Vielen Dank an den Klett-Cotta Verlag für das Rezensionsexemplar!

 

Weitere Rezensionen bei:

Das Bambusblatt

 

Chronologische Reihenfolge der Neraval-Sage:

  1.  Das gefälschte Siegel (1. Band)
  2.  Das gefälschte Herz (2. Band)
  3.  ??? (3. Band)

4 Gedanken zu „Rezension: „Das gefälschte Siegel“ von Maja Ilisch, (1. Band)

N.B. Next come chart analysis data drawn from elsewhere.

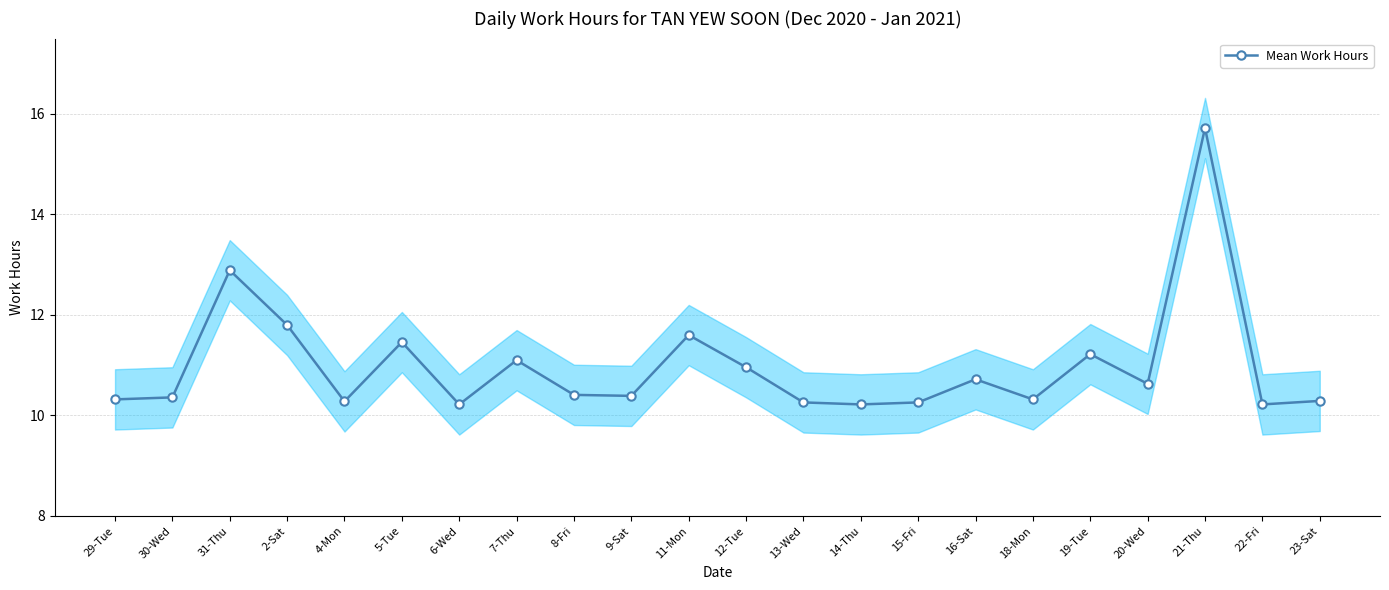

How many points are higher than both their immediate neighbors (excluding endpoints)?

7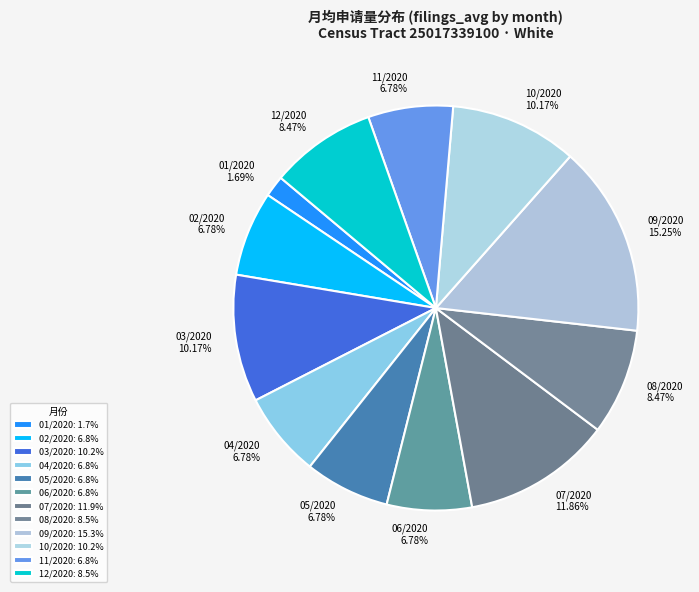

Is there a majority slice in this chart?

No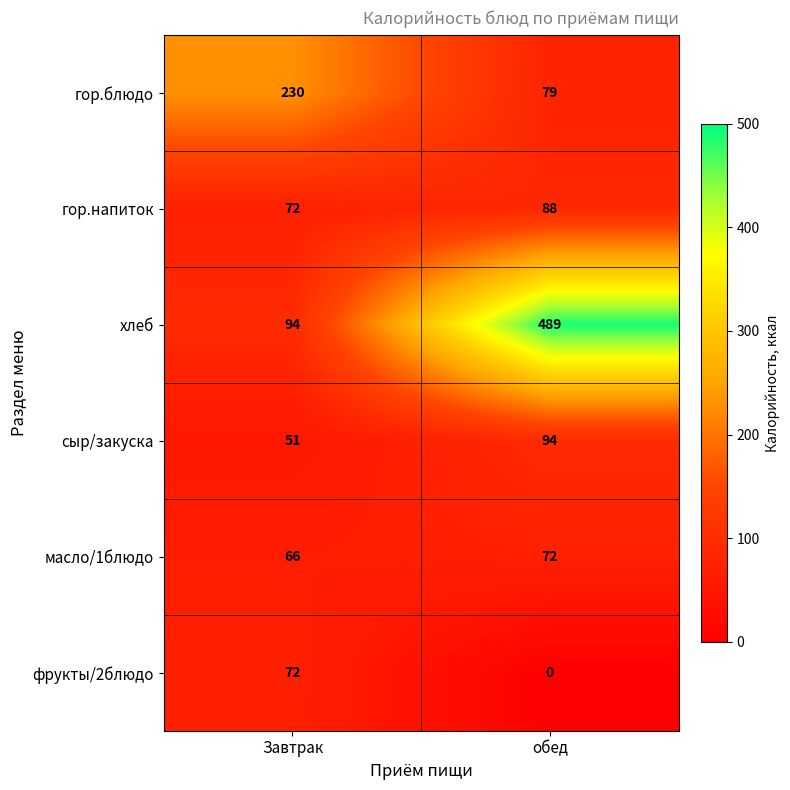

Reading left to right, list all the values displayed in this chart.

гор.блюдо: 230	79
гор.напиток: 72	88
хлеб: 94	489
сыр/закуска: 51	94
масло/1блюдо: 66	72
фрукты/2блюдо: 72	0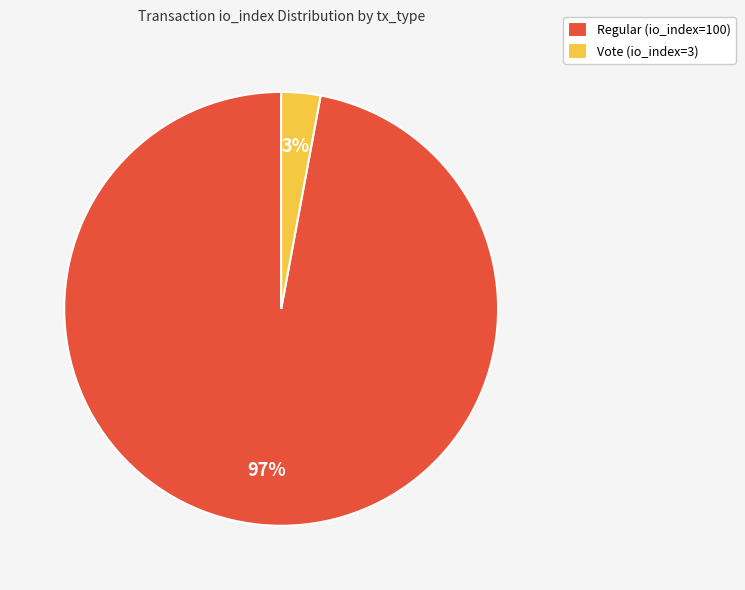

Which category has the smallest portion of the pie?

Vote (io_index=3)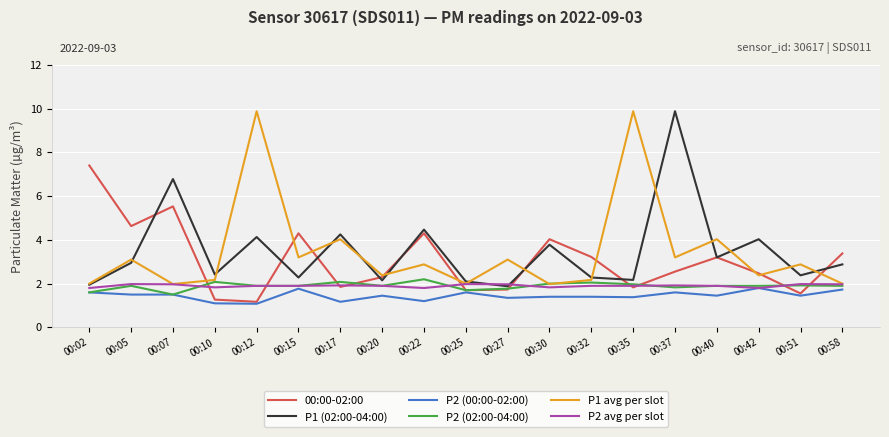

Is the value of P2 (02:00-04:00) at 00:42 greater than the value of 00:00-02:00 at 00:22?

No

  1. Oh, um das Buch bin ich auch lange Zeit herumgeschlichen, da mir „Die Spiegel von Kettlewood Hall“ von ihr so gut gefallen hat. Nun habe ich leider die Erfahrung machen müssen, dass Trilogien nicht unbedingt fortgesetzt werden, wenn sie nicht so erfolgreich laufen, wie der Verlag es sich wünscht. So wird es von Ju Honischs Klingenwelt-Trilogie wohl auch keinen dritten Band geben, obwohl das so saugut und anders war. Daher bin ich vorsichtig und warte hier mal lieber auf Teil drei. 😉
    Aber deine Rezension klingt schon mal vielversprechend, so dass das Buch erst einmal auf der Wunschliste bleibt.

    Liebe Grüße
    Mona

      1. Awwww, super! Da bin ich total beruhigt – nach dem Cliffhanger von „Das gefälschte Herz“ kann ich den dritten Band kaum erwarten 😀

        Ist denn schon ungefähr erkennbar, wann der dritte Band erscheinen könnte?

    1. Hallooo Mona,

      tut mir leid für die späte Antwort! Oh ja, das kenne ich auch nur zu gut. Zum Beispiel warte ich immmer noch auf den zweiten Band von „Der Sommerdrache“ von Todd Lockwood. Auf den dritten Teil zu warten hat allerdings auch Vorteile: Man kann die gesamte Trilogie auf einmal lesen ^^

      Freut mich sehr, dass das Buch auf deiner Wunschliste bleibt! Habe heute auch den zweiten Band zu Ende gelesen – kann nur sagen: Genauso gut wie der erste Band!